EXERCISE BRIEF>
Please repeat only these lines, exactly: the one containing "novidades sobre Selena" and all that come after it in the material.

EXTRACTED RECORDS>
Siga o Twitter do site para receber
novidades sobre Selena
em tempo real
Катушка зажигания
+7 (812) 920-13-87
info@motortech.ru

RESPONSE TO THIS TASK>
novidades sobre Selena
em tempo real
Катушка зажигания
+7 (812) 920-13-87
info@motortech.ru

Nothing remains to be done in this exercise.